§ **Exercise goal**:
Transcribe the records in full, keeping every word exactly as given.

§ **Given records**:
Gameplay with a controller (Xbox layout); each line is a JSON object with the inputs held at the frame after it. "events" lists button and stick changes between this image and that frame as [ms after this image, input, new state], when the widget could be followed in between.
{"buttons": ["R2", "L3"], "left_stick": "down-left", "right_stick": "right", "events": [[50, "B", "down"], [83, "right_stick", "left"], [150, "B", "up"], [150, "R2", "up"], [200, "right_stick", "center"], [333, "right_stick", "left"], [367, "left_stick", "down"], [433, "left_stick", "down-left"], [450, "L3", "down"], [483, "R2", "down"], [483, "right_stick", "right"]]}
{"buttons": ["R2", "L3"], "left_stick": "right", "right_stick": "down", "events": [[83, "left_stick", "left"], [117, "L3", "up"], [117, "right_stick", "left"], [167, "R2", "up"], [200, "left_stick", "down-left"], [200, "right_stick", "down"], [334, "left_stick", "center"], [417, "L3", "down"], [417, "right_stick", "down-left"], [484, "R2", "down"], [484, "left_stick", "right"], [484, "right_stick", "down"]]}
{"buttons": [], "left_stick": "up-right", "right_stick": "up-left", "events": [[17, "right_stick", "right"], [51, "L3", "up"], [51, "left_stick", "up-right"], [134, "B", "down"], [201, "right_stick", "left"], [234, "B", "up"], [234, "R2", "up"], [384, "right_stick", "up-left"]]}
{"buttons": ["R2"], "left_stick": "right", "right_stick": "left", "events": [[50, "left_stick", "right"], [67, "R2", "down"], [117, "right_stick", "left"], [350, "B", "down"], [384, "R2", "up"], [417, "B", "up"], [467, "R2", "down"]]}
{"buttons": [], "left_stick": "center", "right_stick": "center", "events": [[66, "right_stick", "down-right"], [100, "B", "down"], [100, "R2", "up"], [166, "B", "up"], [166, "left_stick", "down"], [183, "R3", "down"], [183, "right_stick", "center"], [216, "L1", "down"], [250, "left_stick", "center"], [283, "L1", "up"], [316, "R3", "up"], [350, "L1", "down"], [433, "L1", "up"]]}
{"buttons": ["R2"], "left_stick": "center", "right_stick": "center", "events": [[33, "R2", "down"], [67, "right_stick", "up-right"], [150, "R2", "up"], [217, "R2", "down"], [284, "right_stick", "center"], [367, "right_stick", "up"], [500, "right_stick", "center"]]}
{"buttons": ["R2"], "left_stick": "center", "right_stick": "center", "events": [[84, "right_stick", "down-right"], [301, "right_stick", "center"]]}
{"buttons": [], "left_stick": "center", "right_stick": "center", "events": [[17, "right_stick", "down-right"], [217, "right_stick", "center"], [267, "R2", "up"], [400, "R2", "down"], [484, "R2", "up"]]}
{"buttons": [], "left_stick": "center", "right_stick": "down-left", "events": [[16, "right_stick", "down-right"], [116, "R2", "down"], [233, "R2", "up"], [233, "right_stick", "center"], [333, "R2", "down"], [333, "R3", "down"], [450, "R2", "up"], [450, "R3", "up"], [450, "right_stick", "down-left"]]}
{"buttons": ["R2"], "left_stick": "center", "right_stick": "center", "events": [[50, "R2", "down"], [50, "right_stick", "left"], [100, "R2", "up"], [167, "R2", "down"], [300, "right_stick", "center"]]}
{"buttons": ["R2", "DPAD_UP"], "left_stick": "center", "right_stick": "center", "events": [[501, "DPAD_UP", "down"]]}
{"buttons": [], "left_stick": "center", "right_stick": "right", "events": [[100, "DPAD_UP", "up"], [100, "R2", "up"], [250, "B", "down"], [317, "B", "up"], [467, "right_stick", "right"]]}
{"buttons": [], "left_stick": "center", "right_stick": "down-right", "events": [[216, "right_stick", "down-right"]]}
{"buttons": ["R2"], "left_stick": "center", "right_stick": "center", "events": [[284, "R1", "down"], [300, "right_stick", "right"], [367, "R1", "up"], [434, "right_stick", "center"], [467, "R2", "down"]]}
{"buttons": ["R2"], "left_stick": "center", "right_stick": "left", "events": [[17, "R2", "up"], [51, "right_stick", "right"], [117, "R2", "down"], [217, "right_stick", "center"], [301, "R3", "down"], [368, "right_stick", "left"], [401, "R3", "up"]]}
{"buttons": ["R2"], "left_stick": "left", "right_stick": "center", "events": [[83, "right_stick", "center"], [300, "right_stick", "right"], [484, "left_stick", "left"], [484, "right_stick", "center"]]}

§ **Exercise output**:
Gameplay with a controller (Xbox layout); each line is a JSON object with the inputs held at the frame after it. "events" lists button and stick changes between this image and that frame as [ms after this image, input, new state], when the widget could be followed in between.
{"buttons": ["R2", "L3"], "left_stick": "down-left", "right_stick": "right", "events": [[50, "B", "down"], [83, "right_stick", "left"], [150, "B", "up"], [150, "R2", "up"], [200, "right_stick", "center"], [333, "right_stick", "left"], [367, "left_stick", "down"], [433, "left_stick", "down-left"], [450, "L3", "down"], [483, "R2", "down"], [483, "right_stick", "right"]]}
{"buttons": ["R2", "L3"], "left_stick": "right", "right_stick": "down", "events": [[83, "left_stick", "left"], [117, "L3", "up"], [117, "right_stick", "left"], [167, "R2", "up"], [200, "left_stick", "down-left"], [200, "right_stick", "down"], [334, "left_stick", "center"], [417, "L3", "down"], [417, "right_stick", "down-left"], [484, "R2", "down"], [484, "left_stick", "right"], [484, "right_stick", "down"]]}
{"buttons": [], "left_stick": "up-right", "right_stick": "up-left", "events": [[17, "right_stick", "right"], [51, "L3", "up"], [51, "left_stick", "up-right"], [134, "B", "down"], [201, "right_stick", "left"], [234, "B", "up"], [234, "R2", "up"], [384, "right_stick", "up-left"]]}
{"buttons": ["R2"], "left_stick": "right", "right_stick": "left", "events": [[50, "left_stick", "right"], [67, "R2", "down"], [117, "right_stick", "left"], [350, "B", "down"], [384, "R2", "up"], [417, "B", "up"], [467, "R2", "down"]]}
{"buttons": [], "left_stick": "center", "right_stick": "center", "events": [[66, "right_stick", "down-right"], [100, "B", "down"], [100, "R2", "up"], [166, "B", "up"], [166, "left_stick", "down"], [183, "R3", "down"], [183, "right_stick", "center"], [216, "L1", "down"], [250, "left_stick", "center"], [283, "L1", "up"], [316, "R3", "up"], [350, "L1", "down"], [433, "L1", "up"]]}
{"buttons": ["R2"], "left_stick": "center", "right_stick": "center", "events": [[33, "R2", "down"], [67, "right_stick", "up-right"], [150, "R2", "up"], [217, "R2", "down"], [284, "right_stick", "center"], [367, "right_stick", "up"], [500, "right_stick", "center"]]}
{"buttons": ["R2"], "left_stick": "center", "right_stick": "center", "events": [[84, "right_stick", "down-right"], [301, "right_stick", "center"]]}
{"buttons": [], "left_stick": "center", "right_stick": "center", "events": [[17, "right_stick", "down-right"], [217, "right_stick", "center"], [267, "R2", "up"], [400, "R2", "down"], [484, "R2", "up"]]}
{"buttons": [], "left_stick": "center", "right_stick": "down-left", "events": [[16, "right_stick", "down-right"], [116, "R2", "down"], [233, "R2", "up"], [233, "right_stick", "center"], [333, "R2", "down"], [333, "R3", "down"], [450, "R2", "up"], [450, "R3", "up"], [450, "right_stick", "down-left"]]}
{"buttons": ["R2"], "left_stick": "center", "right_stick": "center", "events": [[50, "R2", "down"], [50, "right_stick", "left"], [100, "R2", "up"], [167, "R2", "down"], [300, "right_stick", "center"]]}
{"buttons": ["R2", "DPAD_UP"], "left_stick": "center", "right_stick": "center", "events": [[501, "DPAD_UP", "down"]]}
{"buttons": [], "left_stick": "center", "right_stick": "right", "events": [[100, "DPAD_UP", "up"], [100, "R2", "up"], [250, "B", "down"], [317, "B", "up"], [467, "right_stick", "right"]]}
{"buttons": [], "left_stick": "center", "right_stick": "down-right", "events": [[216, "right_stick", "down-right"]]}
{"buttons": ["R2"], "left_stick": "center", "right_stick": "center", "events": [[284, "R1", "down"], [300, "right_stick", "right"], [367, "R1", "up"], [434, "right_stick", "center"], [467, "R2", "down"]]}
{"buttons": ["R2"], "left_stick": "center", "right_stick": "left", "events": [[17, "R2", "up"], [51, "right_stick", "right"], [117, "R2", "down"], [217, "right_stick", "center"], [301, "R3", "down"], [368, "right_stick", "left"], [401, "R3", "up"]]}
{"buttons": ["R2"], "left_stick": "left", "right_stick": "center", "events": [[83, "right_stick", "center"], [300, "right_stick", "right"], [484, "left_stick", "left"], [484, "right_stick", "center"]]}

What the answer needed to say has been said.